Electronics engineering source data

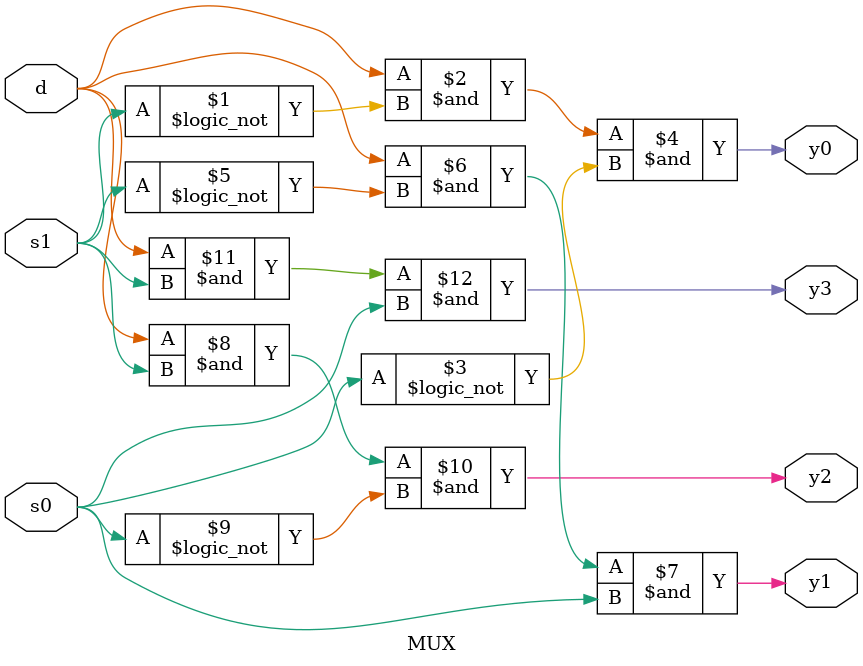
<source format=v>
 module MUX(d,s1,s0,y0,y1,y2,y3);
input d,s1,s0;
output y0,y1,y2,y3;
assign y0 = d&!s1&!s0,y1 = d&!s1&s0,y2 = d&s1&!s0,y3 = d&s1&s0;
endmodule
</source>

### Task statement
Set down, word for word, every line from the line that holds "assign y0 = d&!s1&!s0,y1" to the end of the entries above, including both ends.

### Task output
assign y0 = d&!s1&!s0,y1 = d&!s1&s0,y2 = d&s1&!s0,y3 = d&s1&s0;
endmodule
</source>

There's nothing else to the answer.